• The task
Leave every image out, and return the rest of the data word for word.
***** Recorded information
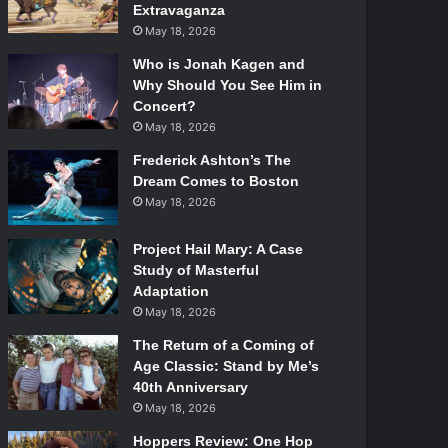
Extravaganza
May 18, 2026
Who is Jonah Kagen and
Why Should You See Him in
Concert?
May 18, 2026
Frederick Ashton’s The
Dream Comes to Boston
May 18, 2026
Project Hail Mary: A Case
Study of Masterful
Adaptation
May 18, 2026
The Return of a Coming of
Age Classic: Stand by Me’s
40th Anniversary
May 18, 2026
Hoppers Review: One Hop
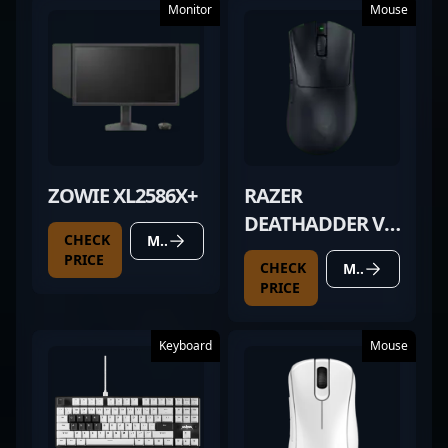
Monitor
Mouse
ZOWIE XL2586X+
RAZER
DEATHADDER V3
CHECK
MORE DETAILS
HYPERSPEED
PRICE
CHECK
MORE DETAILS
PRICE
Keyboard
Mouse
**********
• Solution
Extravaganza
May 18, 2026
Who is Jonah Kagen and
Why Should You See Him in
Concert?
May 18, 2026
Frederick Ashton’s The
Dream Comes to Boston
May 18, 2026
Project Hail Mary: A Case
Study of Masterful
Adaptation
May 18, 2026
The Return of a Coming of
Age Classic: Stand by Me’s
40th Anniversary
May 18, 2026
Hoppers Review: One Hop
Monitor
Mouse
ZOWIE XL2586X+
RAZER
DEATHADDER V3
CHECK
MORE DETAILS
HYPERSPEED
PRICE
CHECK
MORE DETAILS
PRICE
Keyboard
Mouse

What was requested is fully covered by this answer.